Preheating is usually unnecessary for Domex 700 unless the ambient temperature is below 5°C or the plate thickness exceeds 20mm with high restraint. If preheating is used, it should be kept moderate (around 75°C to 100°C) to avoid over-heating the base metal.

Cold Forming and Ductility Characteristics

One of the primary reasons for choosing Domex 700 is its exceptional cold-forming capability. Despite its high strength, it can be bent to tight radii without cracking. This is a direct result of the clean steel-making process (low sulfur and phosphorus) and the fine grain structure. Unlike heat-treated Q+T steels, Domex 700 maintains a high degree of uniformity in its deformation behavior.

When bending Domex 700, it is important to account for springback. Because the material is significantly stronger than S355, the elastic recovery after bending is greater. Fabricators should use a punch radius that is at least 1.0 to 1.5 times the plate thickness (depending on the bending angle and direction relative to the rolling grain) to ensure structural integrity. Using heat to assist bending (hot forming) is strongly discouraged, as it falls into the same trap as improper heat treatment—destroying the TMCP properties.
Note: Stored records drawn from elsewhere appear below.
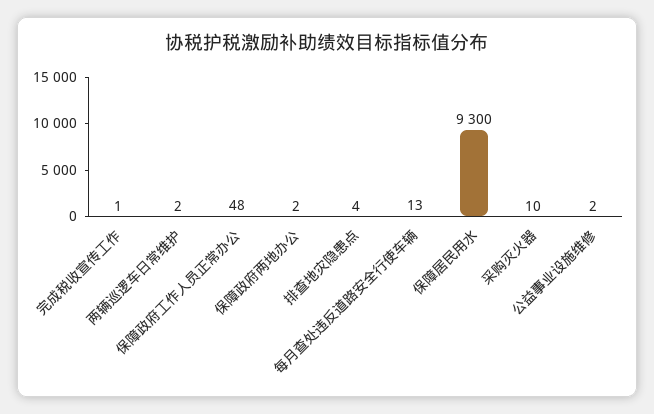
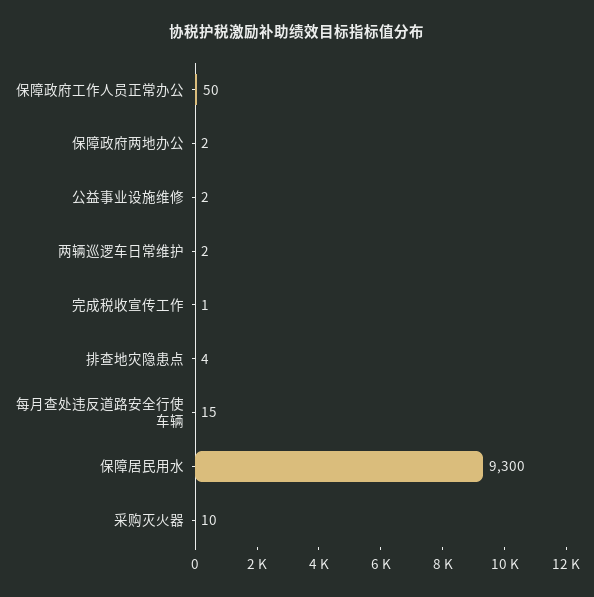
保障政府工作人员正常办公: 48 -> 50
每月查处违反道路安全行使车辆: 13 -> 15

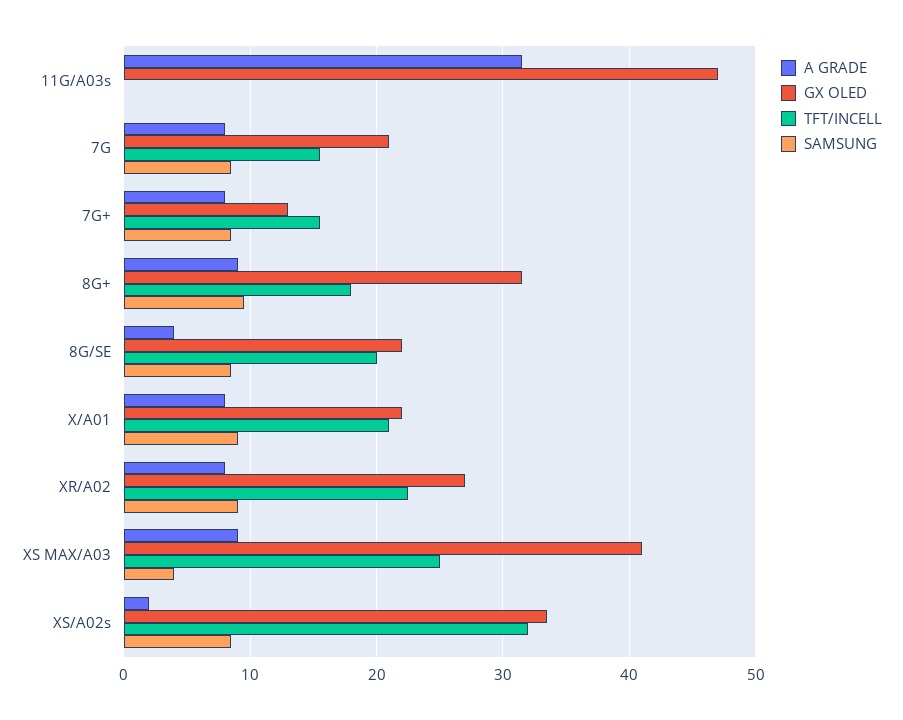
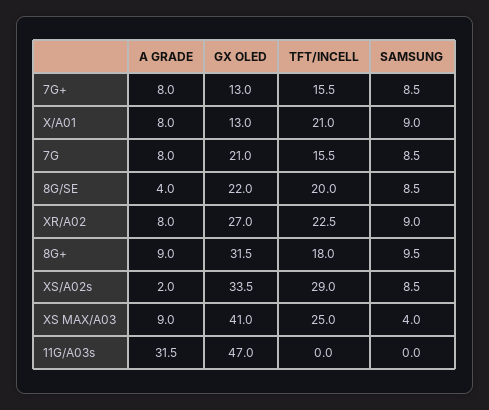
GX OLED, X/A01: 22 -> 13
TFT/INCELL, XS/A02s: 32 -> 29

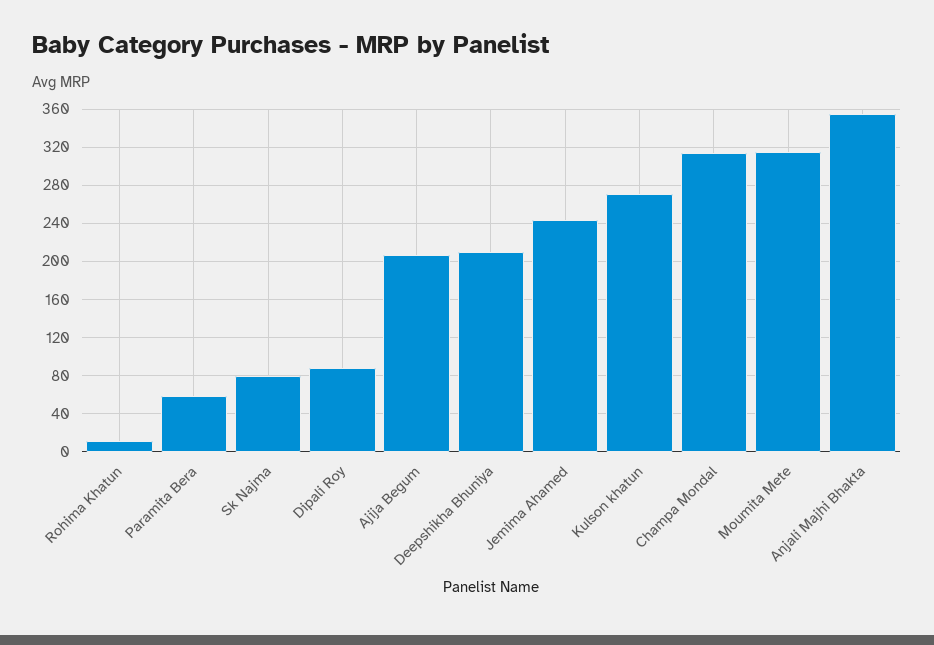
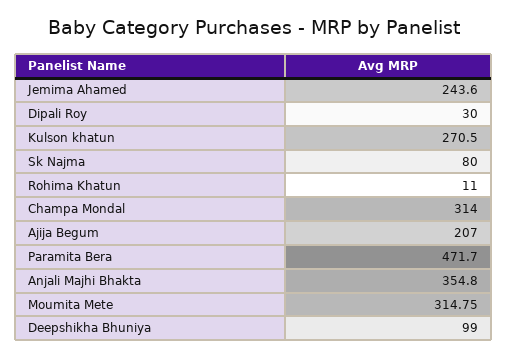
Paramita Bera: 60 -> 471.7
Dipali Roy: 90 -> 30
Deepshikha Bhuniya: 210 -> 99

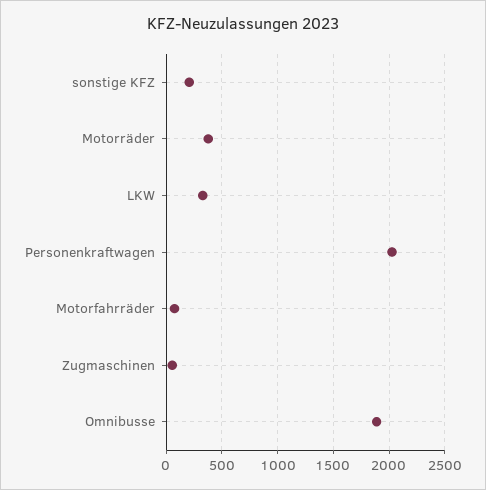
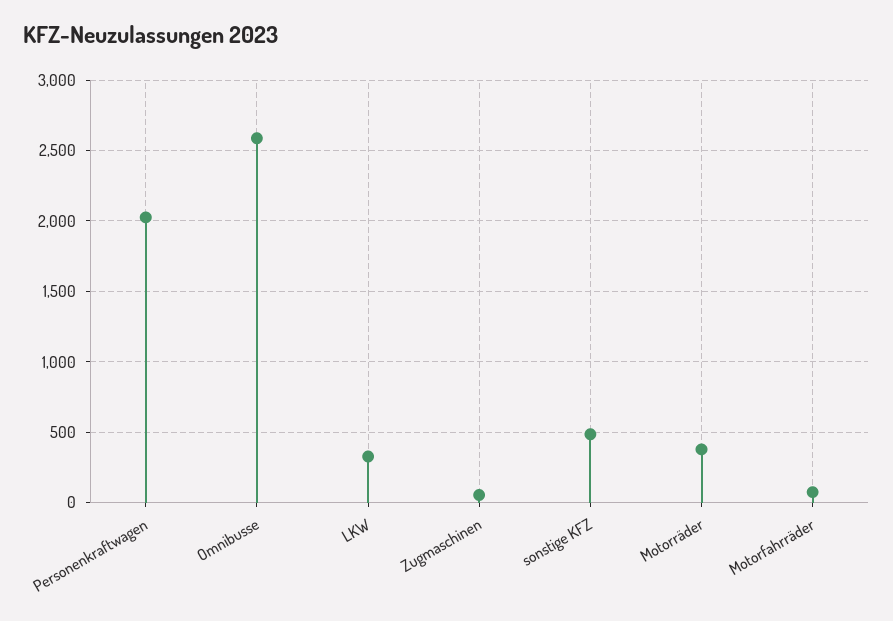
sonstige KFZ: 200 -> 500
Omnibusse: 1900 -> 2600

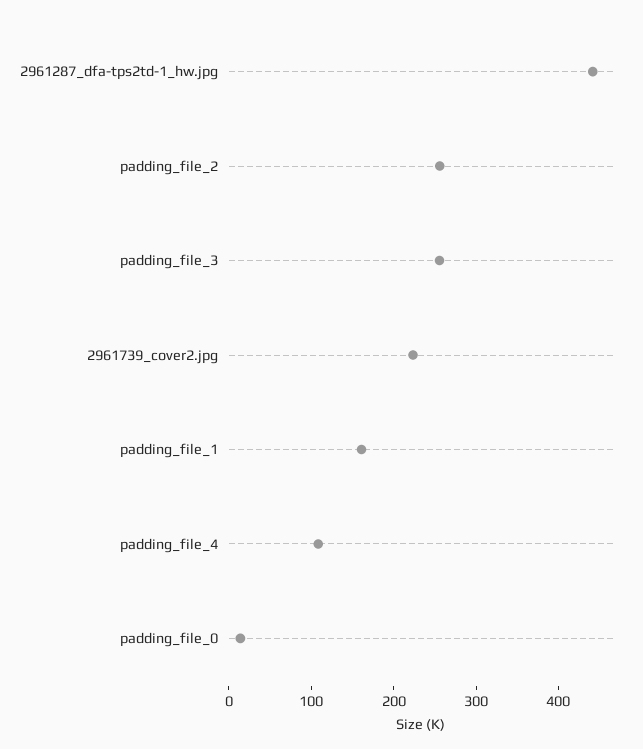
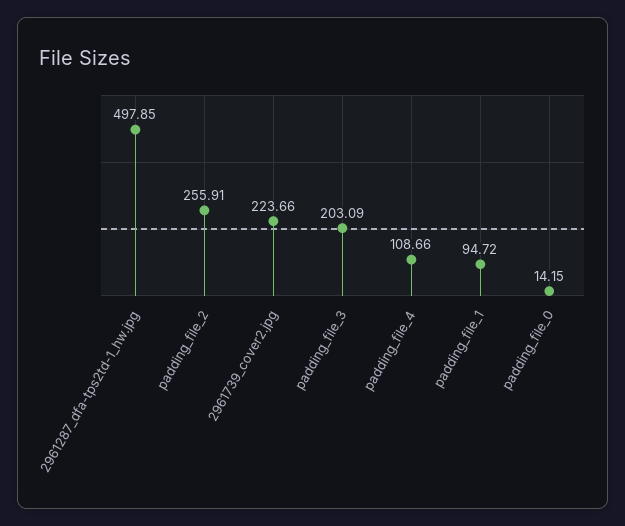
2961287_dfa-tps2td-1_hw.jpg: 440 -> 497.85
padding_file_3: 260 -> 203.09
padding_file_1: 160 -> 94.72

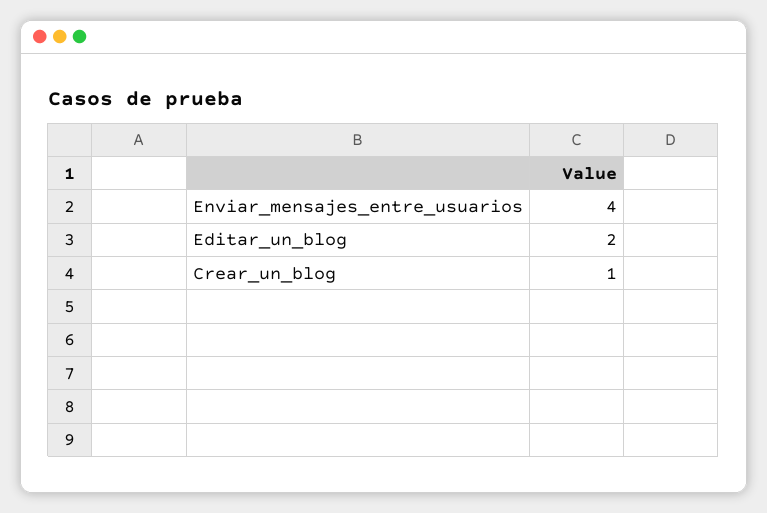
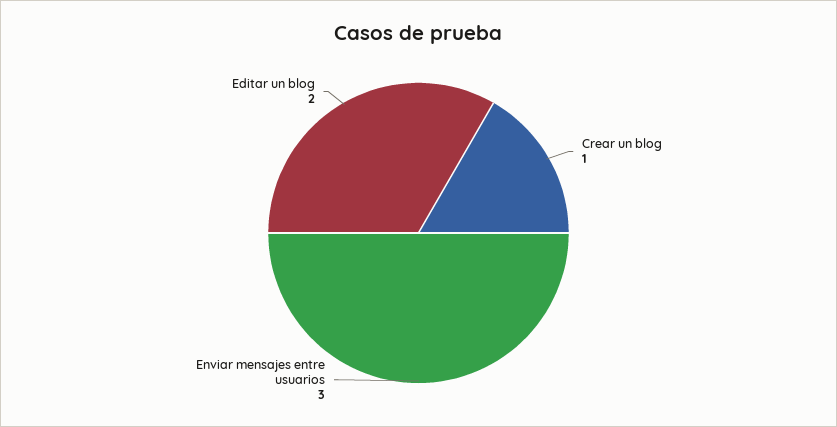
Enviar_mensajes_entre_usuarios: 4 -> 3

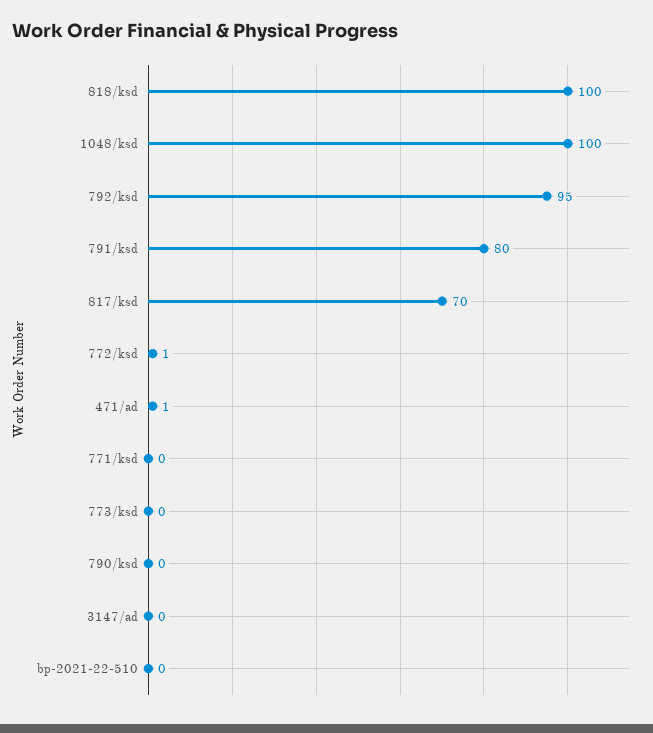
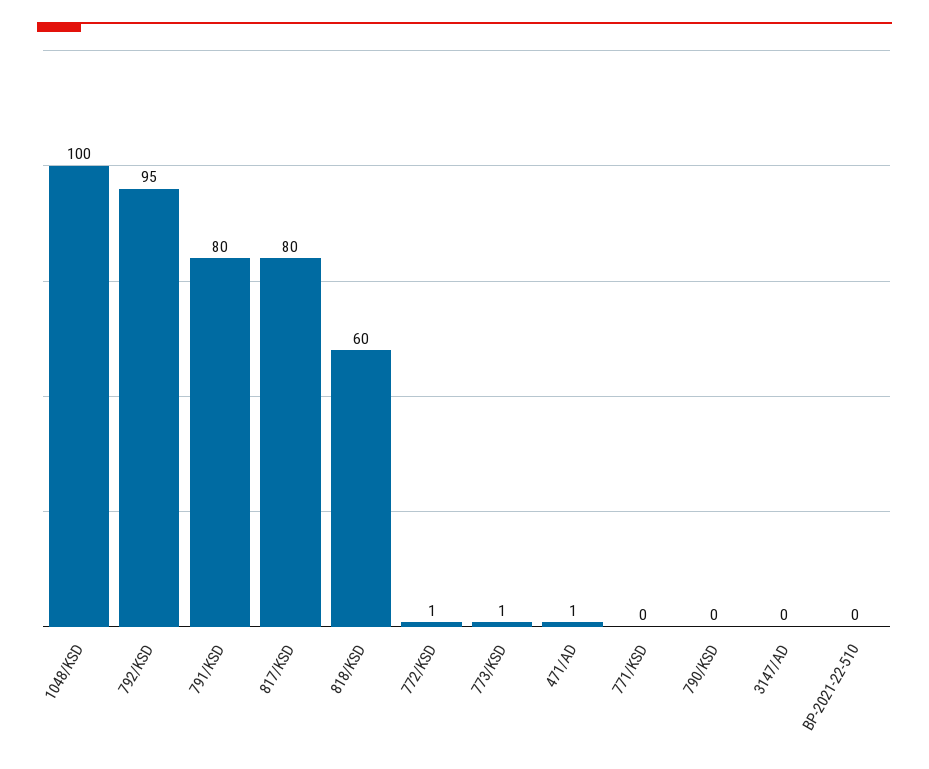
818/ksd: 100 -> 60
817/ksd: 70 -> 80
773/ksd: 0 -> 1

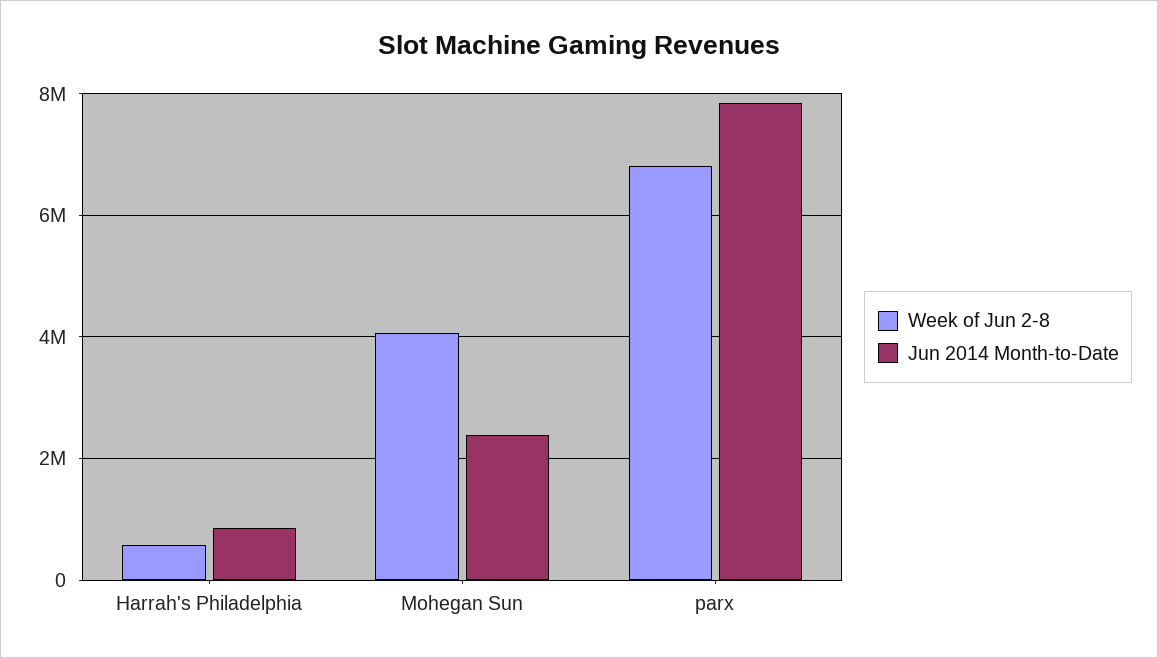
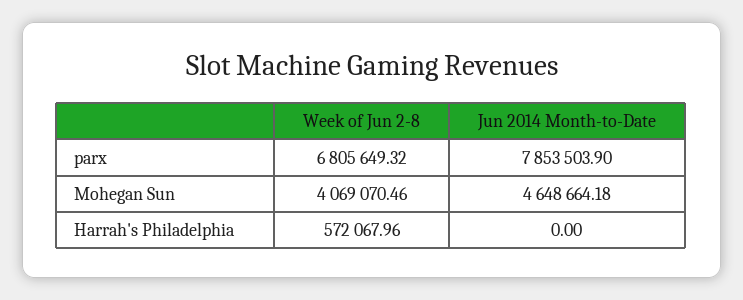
Jun 2014 Month-to-Date, Harrah's Philadelphia: 800000 -> 0
Jun 2014 Month-to-Date, Mohegan Sun: 2400000 -> 4648664.18

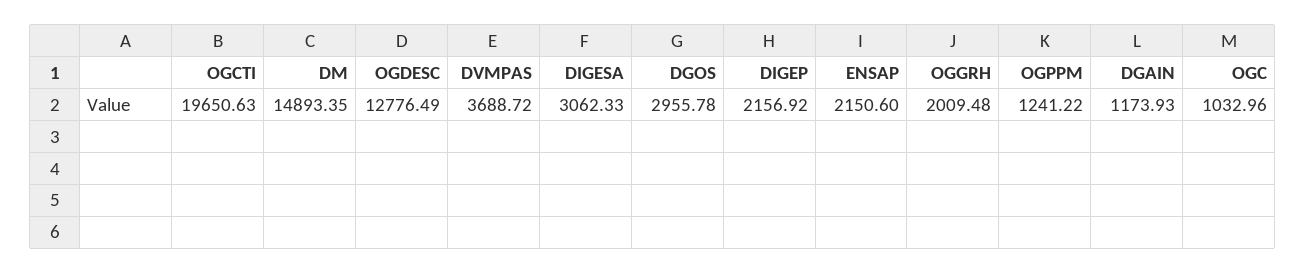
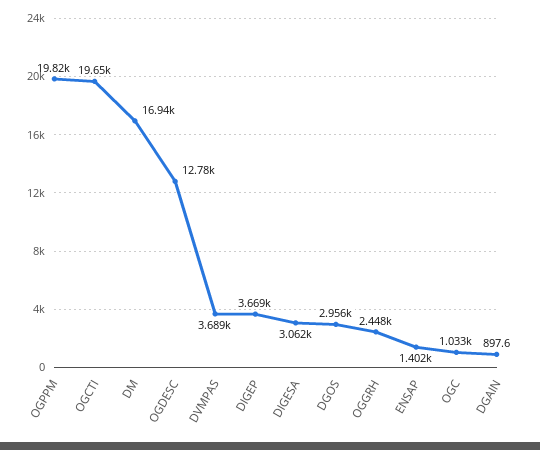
DM: 14893.35 -> 16940
DIGEP: 2156.92 -> 3669
ENSAP: 2150.6 -> 1402
OGGRH: 2009.48 -> 2448
OGPPM: 1241.22 -> 19820
DGAIN: 1173.93 -> 897.6

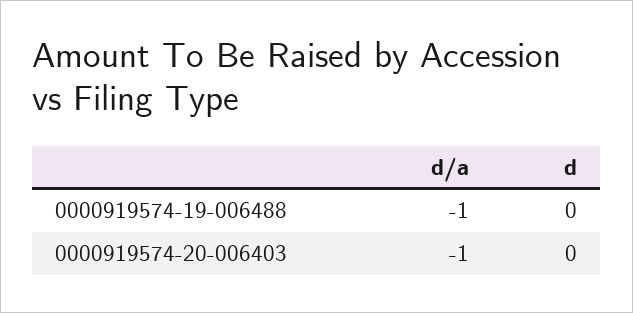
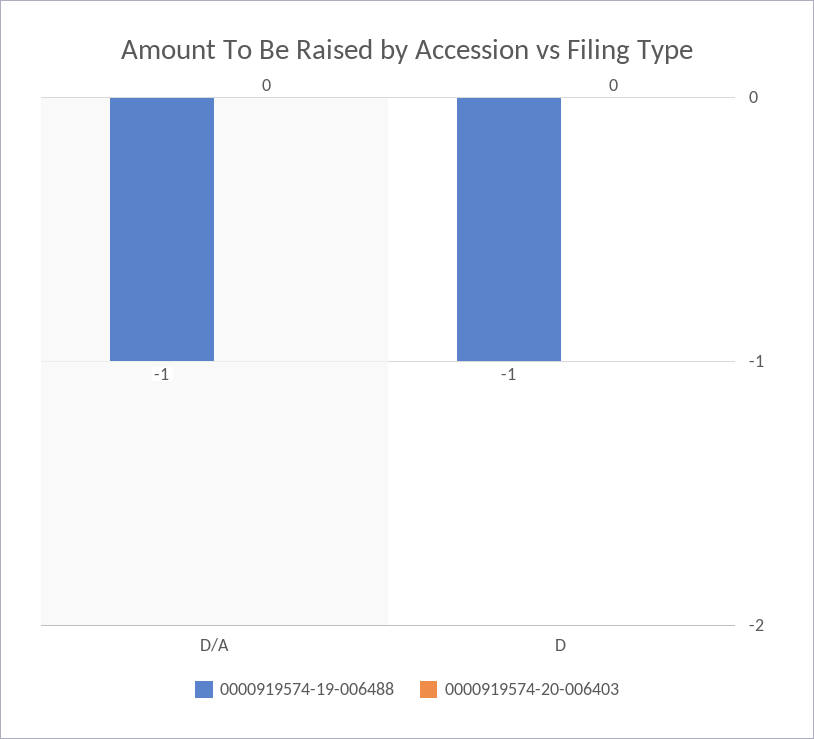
0000919574-19-006488, d: 0 -> -1
0000919574-20-006403, d/a: -1 -> 0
Environmental Adaptability and Corrosion Resistance

Domex 700 performs exceptionally well in harsh environments, particularly where vibration and dynamic loading are present. Its fine grain structure provides a natural barrier to crack propagation, giving it superior fatigue resistance compared to coarser-grained steels. In terms of atmospheric corrosion, while it is not a 'weathering steel' like Corten, its tight surface scale (resulting from the controlled rolling process) provides a better substrate for painting and galvanizing than many hot-rolled alternatives.

For applications in sub-zero climates, such as Arctic transport or high-altitude cranes, the low-temperature toughness of Domex 700 is a critical safety feature. The material retains its ductility at -40°C, ensuring that sudden impacts do not lead to brittle failure, a risk that increases significantly if the material has been subjected to improper heat treatment.

Optimizing Industry Applications

The strategic use of Domex 700 allows for the design of lighter, more efficient structures. In the heavy transport industry, replacing S355 with Domex 700 can reduce the weight of a trailer chassis by up to 30%, directly translating into higher payloads and lower fuel consumption. In the crane and lifting industry, the high strength allows for longer booms and higher lifting capacities without increasing the overall footprint of the machine.

Other sectors benefiting from this material include agricultural machinery, where durability and weight are at a premium, and the automotive industry for structural components that require high energy absorption during a collision. In all these cases, the 'heat treatment' of the steel is effectively 'built-in' at the mill, allowing the end-user to focus on efficient fabrication, welding, and assembly without the cost and complexity of post-fabrication thermal processing.